• **Task description**: Report back each line of the records that contains the string "filterUnits".

• **Data to examine**:
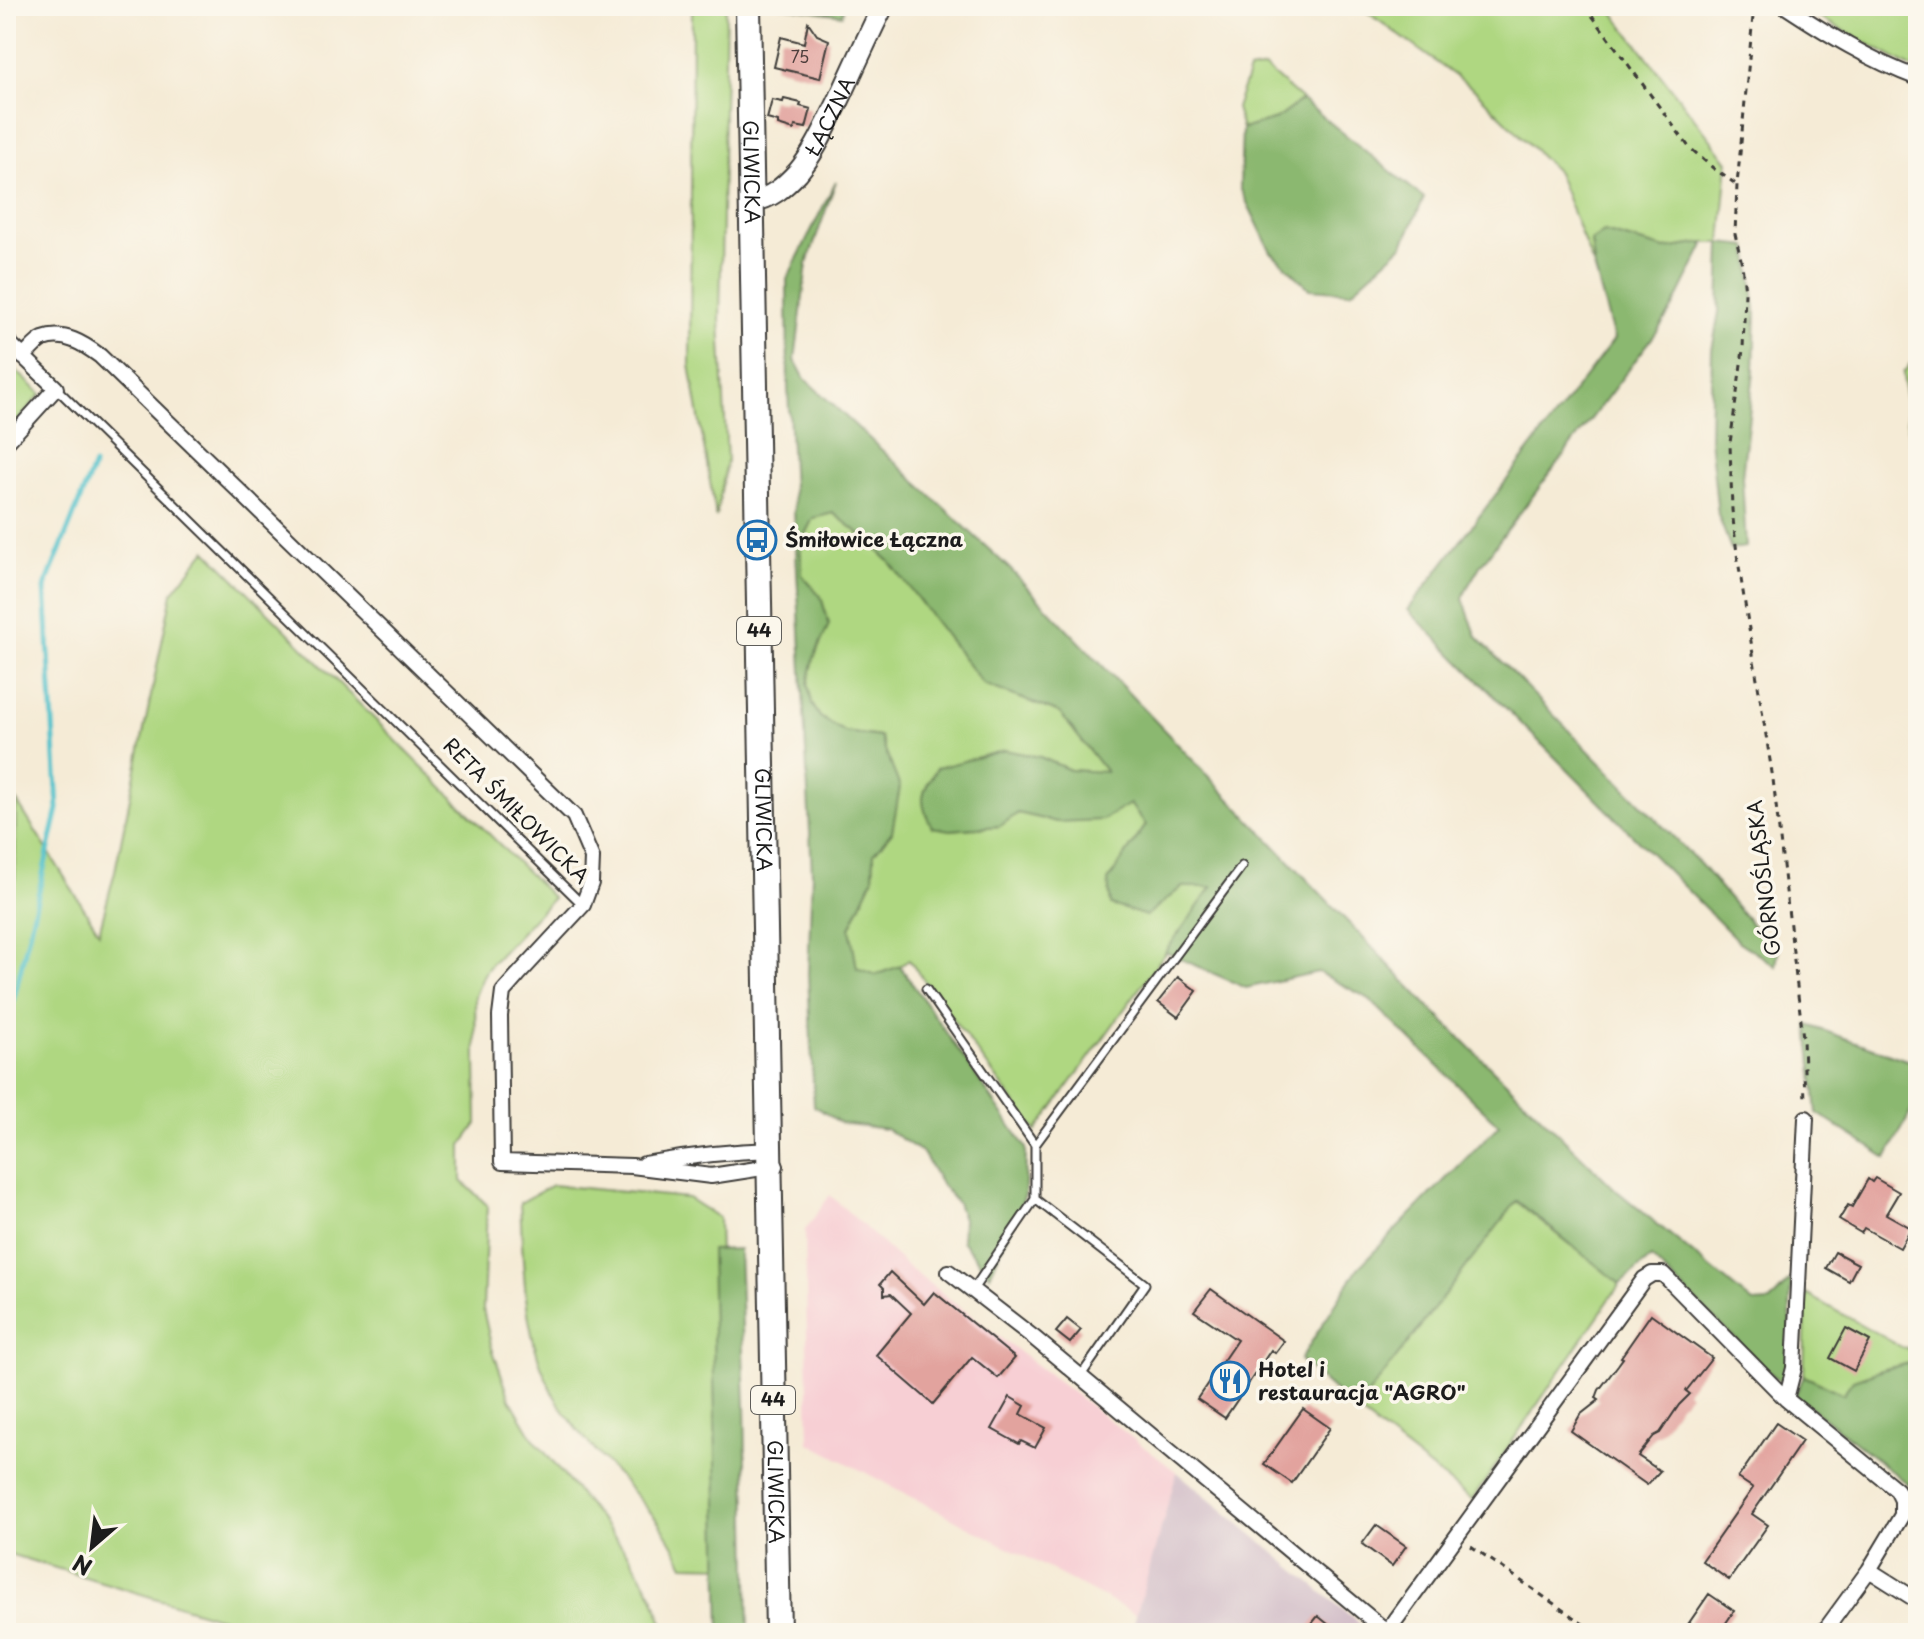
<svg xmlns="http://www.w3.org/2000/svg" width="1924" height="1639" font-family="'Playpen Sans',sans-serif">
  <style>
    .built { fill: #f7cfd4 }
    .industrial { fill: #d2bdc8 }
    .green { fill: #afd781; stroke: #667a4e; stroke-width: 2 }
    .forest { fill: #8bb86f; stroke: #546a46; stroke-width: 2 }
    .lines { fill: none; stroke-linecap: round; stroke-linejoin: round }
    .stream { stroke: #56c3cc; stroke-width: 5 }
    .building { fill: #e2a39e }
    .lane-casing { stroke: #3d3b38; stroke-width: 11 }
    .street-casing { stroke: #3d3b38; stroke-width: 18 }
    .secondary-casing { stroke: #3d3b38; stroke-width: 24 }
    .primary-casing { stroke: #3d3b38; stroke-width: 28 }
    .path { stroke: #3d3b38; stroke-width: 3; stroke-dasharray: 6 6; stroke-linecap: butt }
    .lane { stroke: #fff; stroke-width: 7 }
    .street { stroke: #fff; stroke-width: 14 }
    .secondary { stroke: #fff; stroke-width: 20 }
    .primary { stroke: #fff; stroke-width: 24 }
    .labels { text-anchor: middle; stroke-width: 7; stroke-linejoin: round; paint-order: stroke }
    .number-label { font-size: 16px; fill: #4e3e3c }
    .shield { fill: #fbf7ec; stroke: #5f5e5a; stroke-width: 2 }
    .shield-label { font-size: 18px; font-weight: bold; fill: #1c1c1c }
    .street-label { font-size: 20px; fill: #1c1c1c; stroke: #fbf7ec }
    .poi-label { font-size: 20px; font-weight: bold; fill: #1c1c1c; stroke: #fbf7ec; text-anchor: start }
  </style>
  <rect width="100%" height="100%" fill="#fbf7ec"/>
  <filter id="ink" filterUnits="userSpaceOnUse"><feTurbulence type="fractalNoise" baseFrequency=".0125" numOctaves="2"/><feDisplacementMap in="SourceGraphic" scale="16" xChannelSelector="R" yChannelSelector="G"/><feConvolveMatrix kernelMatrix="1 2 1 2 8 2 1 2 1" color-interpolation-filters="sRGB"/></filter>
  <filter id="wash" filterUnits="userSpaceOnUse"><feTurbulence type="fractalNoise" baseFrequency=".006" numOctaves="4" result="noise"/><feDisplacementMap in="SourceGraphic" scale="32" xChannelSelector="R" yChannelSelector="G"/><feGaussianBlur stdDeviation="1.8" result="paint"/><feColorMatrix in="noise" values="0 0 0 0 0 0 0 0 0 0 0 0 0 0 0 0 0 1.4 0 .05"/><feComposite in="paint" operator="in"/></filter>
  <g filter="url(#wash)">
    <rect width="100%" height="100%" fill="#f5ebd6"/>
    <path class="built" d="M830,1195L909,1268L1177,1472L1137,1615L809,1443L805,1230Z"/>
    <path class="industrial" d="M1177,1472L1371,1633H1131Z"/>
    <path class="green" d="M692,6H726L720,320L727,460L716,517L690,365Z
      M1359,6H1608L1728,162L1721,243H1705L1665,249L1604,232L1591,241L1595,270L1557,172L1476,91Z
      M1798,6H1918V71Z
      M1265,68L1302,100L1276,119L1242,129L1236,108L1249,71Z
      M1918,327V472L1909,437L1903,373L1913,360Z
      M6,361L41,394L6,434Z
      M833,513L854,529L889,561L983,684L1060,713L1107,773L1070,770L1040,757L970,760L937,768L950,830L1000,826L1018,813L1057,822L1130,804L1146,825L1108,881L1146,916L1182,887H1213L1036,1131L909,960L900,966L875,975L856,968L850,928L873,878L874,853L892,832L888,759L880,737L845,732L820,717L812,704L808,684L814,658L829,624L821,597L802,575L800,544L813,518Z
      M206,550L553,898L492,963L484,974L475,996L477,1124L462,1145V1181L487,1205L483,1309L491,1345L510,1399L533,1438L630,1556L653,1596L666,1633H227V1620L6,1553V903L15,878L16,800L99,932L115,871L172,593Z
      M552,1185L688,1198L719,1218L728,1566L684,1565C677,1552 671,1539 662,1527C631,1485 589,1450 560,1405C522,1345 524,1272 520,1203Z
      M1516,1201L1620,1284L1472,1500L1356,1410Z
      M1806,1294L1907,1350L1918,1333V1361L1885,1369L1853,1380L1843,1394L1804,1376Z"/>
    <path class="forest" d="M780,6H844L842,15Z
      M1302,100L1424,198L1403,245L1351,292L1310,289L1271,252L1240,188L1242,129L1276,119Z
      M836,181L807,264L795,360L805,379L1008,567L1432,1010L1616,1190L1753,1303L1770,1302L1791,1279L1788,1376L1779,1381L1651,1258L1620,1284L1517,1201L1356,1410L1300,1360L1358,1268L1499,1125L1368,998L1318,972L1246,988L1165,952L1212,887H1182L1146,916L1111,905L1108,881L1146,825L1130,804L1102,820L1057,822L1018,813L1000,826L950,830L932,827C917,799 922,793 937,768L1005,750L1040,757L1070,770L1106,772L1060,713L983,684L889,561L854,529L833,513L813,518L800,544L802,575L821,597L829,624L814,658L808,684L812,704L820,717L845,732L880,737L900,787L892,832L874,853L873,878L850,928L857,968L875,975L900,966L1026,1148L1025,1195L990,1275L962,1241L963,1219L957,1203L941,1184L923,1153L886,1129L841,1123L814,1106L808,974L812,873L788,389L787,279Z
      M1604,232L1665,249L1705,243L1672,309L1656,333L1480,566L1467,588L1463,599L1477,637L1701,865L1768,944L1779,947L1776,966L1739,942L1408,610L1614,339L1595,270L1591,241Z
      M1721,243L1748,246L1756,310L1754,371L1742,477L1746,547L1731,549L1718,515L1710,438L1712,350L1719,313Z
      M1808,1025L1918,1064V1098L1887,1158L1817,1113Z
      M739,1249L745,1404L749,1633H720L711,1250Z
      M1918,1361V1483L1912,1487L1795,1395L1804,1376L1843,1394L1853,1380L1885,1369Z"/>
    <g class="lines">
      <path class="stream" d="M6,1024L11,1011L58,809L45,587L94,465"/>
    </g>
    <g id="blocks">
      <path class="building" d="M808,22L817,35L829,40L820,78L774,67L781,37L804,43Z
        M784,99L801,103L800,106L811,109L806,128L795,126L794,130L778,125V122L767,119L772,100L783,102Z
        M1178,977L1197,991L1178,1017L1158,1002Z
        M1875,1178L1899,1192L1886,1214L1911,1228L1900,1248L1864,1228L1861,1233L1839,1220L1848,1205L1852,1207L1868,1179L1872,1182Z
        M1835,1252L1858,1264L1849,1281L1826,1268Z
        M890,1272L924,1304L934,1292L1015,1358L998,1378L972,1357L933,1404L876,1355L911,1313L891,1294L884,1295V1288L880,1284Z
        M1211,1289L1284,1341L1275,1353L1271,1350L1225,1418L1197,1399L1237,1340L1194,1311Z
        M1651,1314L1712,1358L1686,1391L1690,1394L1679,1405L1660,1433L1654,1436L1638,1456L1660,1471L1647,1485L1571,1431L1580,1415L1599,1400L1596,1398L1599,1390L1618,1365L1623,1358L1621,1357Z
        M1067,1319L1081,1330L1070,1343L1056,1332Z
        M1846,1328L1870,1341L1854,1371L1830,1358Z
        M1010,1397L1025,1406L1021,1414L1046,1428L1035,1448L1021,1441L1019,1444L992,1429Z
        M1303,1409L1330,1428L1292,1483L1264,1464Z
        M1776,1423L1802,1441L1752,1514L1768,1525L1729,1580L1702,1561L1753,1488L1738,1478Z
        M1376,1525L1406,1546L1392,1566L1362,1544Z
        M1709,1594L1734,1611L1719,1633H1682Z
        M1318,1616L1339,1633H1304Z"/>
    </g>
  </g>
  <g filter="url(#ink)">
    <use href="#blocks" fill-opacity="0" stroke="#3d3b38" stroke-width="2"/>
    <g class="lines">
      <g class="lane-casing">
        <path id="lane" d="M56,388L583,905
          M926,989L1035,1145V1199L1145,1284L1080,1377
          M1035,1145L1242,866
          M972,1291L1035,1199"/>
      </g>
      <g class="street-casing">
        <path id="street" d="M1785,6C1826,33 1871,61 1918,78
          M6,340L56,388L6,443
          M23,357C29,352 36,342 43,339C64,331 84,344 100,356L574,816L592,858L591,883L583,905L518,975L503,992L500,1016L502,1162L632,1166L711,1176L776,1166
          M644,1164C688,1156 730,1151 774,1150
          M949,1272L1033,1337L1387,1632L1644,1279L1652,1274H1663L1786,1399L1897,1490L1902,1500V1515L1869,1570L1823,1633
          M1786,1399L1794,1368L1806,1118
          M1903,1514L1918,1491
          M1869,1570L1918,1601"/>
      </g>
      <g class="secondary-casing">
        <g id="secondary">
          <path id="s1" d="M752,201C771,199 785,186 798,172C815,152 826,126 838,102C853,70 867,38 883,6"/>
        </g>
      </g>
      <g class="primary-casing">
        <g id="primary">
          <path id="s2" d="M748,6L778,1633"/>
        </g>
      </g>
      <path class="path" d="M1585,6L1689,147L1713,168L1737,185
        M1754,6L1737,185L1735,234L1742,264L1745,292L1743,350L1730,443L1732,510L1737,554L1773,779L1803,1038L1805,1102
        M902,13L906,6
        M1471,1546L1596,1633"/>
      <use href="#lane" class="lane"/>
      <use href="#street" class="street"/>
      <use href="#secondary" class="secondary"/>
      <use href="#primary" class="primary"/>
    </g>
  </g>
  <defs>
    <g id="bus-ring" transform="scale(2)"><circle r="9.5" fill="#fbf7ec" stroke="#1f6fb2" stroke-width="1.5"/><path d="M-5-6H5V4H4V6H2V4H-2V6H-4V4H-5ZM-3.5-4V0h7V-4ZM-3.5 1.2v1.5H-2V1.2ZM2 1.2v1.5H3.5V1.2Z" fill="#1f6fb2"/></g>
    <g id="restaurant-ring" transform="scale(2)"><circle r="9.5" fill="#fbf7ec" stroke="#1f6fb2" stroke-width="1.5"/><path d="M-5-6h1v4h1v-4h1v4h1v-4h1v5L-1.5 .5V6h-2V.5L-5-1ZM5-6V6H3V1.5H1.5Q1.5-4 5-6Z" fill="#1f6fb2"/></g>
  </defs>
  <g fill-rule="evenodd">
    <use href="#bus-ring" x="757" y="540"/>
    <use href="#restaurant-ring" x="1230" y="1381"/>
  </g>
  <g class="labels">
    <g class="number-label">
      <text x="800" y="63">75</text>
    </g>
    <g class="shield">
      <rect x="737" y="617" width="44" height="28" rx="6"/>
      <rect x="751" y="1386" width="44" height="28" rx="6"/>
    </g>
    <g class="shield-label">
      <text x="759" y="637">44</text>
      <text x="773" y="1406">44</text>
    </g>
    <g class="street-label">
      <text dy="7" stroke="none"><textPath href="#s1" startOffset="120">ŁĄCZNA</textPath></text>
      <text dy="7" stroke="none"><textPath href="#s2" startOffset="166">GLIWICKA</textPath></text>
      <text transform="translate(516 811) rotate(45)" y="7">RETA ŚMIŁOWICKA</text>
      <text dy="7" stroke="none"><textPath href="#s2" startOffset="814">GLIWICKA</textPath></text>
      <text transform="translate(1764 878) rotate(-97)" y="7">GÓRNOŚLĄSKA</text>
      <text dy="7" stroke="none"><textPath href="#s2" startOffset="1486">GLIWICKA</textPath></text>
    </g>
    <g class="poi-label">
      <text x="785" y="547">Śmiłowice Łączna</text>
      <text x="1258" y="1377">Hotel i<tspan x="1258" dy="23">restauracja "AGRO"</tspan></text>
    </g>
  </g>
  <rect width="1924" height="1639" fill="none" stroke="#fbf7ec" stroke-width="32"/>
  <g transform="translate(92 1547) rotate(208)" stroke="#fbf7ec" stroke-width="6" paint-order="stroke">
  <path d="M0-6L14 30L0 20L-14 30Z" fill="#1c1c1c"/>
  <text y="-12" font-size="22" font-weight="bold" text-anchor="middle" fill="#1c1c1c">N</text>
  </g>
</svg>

• **Response to the task**:
  <filter id="ink" filterUnits="userSpaceOnUse"><feTurbulence type="fractalNoise" baseFrequency=".0125" numOctaves="2"/><feDisplacementMap in="SourceGraphic" scale="16" xChannelSelector="R" yChannelSelector="G"/><feConvolveMatrix kernelMatrix="1 2 1 2 8 2 1 2 1" color-interpolation-filters="sRGB"/></filter>
  <filter id="wash" filterUnits="userSpaceOnUse"><feTurbulence type="fractalNoise" baseFrequency=".006" numOctaves="4" result="noise"/><feDisplacementMap in="SourceGraphic" scale="32" xChannelSelector="R" yChannelSelector="G"/><feGaussianBlur stdDeviation="1.8" result="paint"/><feColorMatrix in="noise" values="0 0 0 0 0 0 0 0 0 0 0 0 0 0 0 0 0 1.4 0 .05"/><feComposite in="paint" operator="in"/></filter>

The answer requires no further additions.